- _Text_
◇ ◇ ◇ ◇ ◇ ◇ ◇
Stempel erzählen Geschichten

Wittlich · Seit mehr als 100 Jahren werden Briefe aus Wittlich in die USA verschickt. Eduard Naß stellte bei den Briefmarkenfreunden, den sogenannten Philatelisten, in Wittlich solche Briefe aus seiner Sammlung vor. Nicht jeder dieser Briefe kam allerdings an. Die Poststempel erzählen deren Geschichte.

 Eduard Naß erklärt Wolfgang Altmann, was er anhand der Poststempel alles über die Briefe sagen kann. TV-Foto: Manuel Lauterborn

Eduard Naß erklärt Wolfgang Altmann, was er anhand der Poststempel alles über die Briefe sagen kann. TV-Foto: Manuel Lauterborn

Wittlich. Slater & Morrill war eine Schuhfabrik in South Braintree im US-Bundesstaat Massachusetts. Das lässt sich heutzutage im Internet leicht herausfinden. Was genau E.R. aus Minderlittgen im November 1922 an einen gewissen Hans Bersing von Slater & Morrill geschrieben hat, das hat Eduard Naß nicht verraten. Er hat den Brief im vergangenen Herbst auf Ebay ersteigert. Wer genau E. R. ist, ob Mann oder Frau, das lässt sich heute nicht mehr nachvollziehen. Aber auf welchem Weg der Brief aus Minderlittgen nach South Braintree kam, das weiß Eduard Naß genau.
Stadt geschichte(N)
◇ ◇ ◇ ◇ ◇ ◇ ◇
- _Bereitgestellte Daten_
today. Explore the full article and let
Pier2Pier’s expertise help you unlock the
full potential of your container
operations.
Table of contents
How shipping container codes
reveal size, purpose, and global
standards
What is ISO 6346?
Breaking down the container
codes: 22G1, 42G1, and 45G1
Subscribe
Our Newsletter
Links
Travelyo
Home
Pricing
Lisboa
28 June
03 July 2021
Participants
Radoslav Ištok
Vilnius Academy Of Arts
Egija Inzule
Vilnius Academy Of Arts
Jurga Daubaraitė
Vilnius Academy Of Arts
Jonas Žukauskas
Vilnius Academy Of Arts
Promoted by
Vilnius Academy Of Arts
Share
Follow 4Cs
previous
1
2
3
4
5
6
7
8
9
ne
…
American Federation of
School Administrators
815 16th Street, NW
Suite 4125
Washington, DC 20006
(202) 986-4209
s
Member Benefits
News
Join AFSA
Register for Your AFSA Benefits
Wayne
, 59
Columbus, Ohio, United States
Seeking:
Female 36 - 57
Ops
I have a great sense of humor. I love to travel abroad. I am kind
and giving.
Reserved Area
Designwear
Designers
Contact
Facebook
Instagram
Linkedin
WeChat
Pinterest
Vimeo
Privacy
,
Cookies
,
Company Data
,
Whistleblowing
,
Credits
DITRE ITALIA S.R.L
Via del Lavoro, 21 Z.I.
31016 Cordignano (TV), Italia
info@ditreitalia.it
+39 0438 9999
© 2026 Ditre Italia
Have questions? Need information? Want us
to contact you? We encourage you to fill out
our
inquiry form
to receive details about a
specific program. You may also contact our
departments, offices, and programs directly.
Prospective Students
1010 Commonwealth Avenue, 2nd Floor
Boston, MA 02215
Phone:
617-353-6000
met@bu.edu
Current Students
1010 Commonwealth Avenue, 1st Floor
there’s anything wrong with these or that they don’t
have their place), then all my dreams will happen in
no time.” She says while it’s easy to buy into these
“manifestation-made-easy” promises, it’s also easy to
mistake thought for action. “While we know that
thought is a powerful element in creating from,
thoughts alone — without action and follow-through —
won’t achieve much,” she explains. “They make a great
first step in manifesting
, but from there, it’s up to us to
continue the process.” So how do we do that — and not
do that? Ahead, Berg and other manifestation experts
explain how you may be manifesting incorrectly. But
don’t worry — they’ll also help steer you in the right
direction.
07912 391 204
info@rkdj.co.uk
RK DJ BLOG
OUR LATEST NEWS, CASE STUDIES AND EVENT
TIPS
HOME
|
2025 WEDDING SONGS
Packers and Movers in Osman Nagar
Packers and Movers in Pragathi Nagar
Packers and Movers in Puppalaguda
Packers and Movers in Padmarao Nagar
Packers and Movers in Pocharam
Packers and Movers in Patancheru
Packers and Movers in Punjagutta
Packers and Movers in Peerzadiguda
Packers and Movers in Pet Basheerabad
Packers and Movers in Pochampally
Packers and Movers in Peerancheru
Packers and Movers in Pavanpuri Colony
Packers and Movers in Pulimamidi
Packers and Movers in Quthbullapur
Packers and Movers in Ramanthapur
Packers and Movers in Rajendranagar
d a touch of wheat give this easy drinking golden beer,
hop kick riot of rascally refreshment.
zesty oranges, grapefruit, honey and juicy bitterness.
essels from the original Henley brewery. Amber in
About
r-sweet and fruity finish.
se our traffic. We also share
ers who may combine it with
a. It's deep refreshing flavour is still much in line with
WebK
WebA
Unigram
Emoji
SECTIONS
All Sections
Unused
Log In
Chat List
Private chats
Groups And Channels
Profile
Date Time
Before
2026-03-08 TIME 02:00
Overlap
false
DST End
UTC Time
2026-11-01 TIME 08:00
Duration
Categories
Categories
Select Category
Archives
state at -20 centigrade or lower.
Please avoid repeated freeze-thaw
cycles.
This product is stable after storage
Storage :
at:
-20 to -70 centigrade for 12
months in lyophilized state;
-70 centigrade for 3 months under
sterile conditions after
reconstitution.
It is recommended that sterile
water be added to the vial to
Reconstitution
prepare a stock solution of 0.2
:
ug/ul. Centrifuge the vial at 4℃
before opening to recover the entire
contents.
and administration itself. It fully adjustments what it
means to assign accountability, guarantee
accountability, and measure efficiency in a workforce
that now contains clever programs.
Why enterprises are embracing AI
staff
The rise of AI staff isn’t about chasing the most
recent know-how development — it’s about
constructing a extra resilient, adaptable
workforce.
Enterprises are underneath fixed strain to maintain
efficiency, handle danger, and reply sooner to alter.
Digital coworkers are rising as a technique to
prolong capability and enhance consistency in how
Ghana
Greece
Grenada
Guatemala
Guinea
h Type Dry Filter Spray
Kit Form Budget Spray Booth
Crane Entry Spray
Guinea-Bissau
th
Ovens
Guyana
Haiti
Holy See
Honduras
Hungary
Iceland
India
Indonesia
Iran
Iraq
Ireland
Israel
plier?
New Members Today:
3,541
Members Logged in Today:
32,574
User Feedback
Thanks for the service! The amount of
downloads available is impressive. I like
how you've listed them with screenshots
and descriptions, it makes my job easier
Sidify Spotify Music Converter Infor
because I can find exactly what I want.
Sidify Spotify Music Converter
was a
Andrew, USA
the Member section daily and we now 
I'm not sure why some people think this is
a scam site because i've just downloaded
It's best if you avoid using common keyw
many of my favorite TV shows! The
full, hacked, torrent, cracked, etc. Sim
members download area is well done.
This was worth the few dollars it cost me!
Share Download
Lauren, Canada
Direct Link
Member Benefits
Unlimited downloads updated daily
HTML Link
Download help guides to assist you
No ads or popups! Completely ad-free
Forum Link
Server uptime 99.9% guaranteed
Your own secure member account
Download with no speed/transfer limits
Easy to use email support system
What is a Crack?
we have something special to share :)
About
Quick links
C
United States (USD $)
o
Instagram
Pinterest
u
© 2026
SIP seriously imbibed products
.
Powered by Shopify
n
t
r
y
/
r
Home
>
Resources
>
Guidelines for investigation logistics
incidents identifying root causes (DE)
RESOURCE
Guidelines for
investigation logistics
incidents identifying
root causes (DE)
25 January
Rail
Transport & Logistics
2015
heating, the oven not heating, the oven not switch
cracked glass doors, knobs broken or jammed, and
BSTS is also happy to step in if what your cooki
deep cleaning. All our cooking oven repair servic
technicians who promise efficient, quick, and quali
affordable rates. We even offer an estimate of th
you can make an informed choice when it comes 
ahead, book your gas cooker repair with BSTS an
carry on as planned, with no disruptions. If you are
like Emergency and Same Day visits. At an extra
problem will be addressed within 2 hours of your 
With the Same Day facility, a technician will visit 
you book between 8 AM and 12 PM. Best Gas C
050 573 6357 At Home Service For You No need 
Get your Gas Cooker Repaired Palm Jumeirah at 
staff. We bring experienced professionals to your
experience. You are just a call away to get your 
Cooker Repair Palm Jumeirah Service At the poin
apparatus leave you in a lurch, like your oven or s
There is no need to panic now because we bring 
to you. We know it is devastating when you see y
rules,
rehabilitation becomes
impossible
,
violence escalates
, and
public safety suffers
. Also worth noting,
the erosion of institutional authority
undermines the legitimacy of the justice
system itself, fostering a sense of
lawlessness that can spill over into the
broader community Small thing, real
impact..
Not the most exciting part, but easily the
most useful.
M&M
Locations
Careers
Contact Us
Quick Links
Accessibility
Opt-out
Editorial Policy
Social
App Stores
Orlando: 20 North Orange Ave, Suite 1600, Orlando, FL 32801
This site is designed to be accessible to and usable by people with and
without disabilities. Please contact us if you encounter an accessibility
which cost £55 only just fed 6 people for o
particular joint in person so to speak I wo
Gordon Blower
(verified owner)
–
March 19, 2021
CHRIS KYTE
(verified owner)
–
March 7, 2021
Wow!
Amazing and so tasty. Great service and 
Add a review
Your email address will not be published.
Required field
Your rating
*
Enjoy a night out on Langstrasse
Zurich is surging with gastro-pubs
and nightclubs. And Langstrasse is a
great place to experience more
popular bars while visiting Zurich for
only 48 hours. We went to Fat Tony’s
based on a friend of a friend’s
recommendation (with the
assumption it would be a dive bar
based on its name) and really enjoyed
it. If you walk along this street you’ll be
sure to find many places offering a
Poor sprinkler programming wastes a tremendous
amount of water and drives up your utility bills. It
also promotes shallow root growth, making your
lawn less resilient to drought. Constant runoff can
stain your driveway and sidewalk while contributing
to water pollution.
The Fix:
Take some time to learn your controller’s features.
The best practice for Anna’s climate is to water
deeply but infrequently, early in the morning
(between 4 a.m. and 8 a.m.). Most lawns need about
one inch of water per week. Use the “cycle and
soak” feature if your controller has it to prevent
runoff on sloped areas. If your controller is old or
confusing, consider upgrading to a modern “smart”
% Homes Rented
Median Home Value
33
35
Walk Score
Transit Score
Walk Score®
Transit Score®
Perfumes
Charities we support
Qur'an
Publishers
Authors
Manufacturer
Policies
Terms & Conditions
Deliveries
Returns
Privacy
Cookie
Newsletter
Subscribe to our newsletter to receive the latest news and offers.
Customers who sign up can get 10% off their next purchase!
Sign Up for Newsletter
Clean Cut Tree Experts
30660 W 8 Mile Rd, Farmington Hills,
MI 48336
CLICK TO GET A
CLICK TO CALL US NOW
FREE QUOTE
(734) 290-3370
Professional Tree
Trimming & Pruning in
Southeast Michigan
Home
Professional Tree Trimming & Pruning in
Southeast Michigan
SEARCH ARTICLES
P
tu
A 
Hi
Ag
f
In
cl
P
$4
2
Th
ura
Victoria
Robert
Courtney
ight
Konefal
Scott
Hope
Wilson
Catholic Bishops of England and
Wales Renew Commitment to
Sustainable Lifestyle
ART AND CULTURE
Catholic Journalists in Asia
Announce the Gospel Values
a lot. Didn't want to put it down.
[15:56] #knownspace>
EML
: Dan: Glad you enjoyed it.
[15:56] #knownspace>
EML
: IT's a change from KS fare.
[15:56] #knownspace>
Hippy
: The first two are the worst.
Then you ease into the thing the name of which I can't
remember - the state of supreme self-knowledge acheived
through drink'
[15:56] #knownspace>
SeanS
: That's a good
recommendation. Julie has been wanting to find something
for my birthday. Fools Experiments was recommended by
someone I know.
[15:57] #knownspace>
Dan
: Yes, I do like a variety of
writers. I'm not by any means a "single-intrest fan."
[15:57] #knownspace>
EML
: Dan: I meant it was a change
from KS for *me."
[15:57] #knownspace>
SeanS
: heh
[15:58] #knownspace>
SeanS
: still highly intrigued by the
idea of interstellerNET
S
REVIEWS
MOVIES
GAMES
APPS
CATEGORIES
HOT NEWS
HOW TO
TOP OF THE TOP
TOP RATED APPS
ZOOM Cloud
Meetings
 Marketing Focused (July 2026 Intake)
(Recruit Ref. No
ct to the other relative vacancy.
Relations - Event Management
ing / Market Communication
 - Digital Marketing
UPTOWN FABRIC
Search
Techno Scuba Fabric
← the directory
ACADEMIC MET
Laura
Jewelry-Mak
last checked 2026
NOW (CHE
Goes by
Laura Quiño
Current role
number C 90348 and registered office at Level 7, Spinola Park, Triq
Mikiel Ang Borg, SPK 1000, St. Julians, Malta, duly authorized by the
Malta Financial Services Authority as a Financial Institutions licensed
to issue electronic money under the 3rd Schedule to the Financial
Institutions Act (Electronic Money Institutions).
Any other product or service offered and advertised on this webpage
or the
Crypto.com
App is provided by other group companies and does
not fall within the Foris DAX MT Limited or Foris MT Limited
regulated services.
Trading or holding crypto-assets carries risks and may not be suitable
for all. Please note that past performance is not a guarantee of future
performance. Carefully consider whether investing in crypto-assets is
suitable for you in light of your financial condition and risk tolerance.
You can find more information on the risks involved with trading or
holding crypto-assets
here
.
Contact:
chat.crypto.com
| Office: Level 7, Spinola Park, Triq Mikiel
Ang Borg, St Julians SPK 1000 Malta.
◇ ◇ ◇ ◇ ◇ ◇ ◇
- _Aufgaben_
- A) Auf welcher Plattform hat Eduard Naß laut dem Text über die Poststempel den Brief an Hans Bersing ersteigert?
- B) Führe den Text über die Poststempel auf Briefen aus Wittlich dort weiter, wo er endet.
Die Daten stehen in keinem Zusammenhang mit dem Text.

- _Lösungen_
- A) Auf Ebay.

- B)
Naß ist der zweite Vorsitzende des Philatelisten-Vereins Wittlich (siehe Extra). Er steht im Casino Wittlich - Stuckdecken, hohe Fenster, rot gepolsterte Stühle - hat ein Bild des Briefes per Beamer an die Wand geworfen und erklärt. 20 Kollegen hören gespannt zu. "Wir schauen auf die Rückseite, denn die ist aussagekräftiger", erklärt Naß gerade. "Vier Stempel sind auf der Rückseite, und die erklären die Geschichte des Briefs." 13 Tage hat der Brief von Minderlittgen nach South Braintree gebraucht. Am 22. November 1922 war der Brief in Wittlich weggeschickt worden.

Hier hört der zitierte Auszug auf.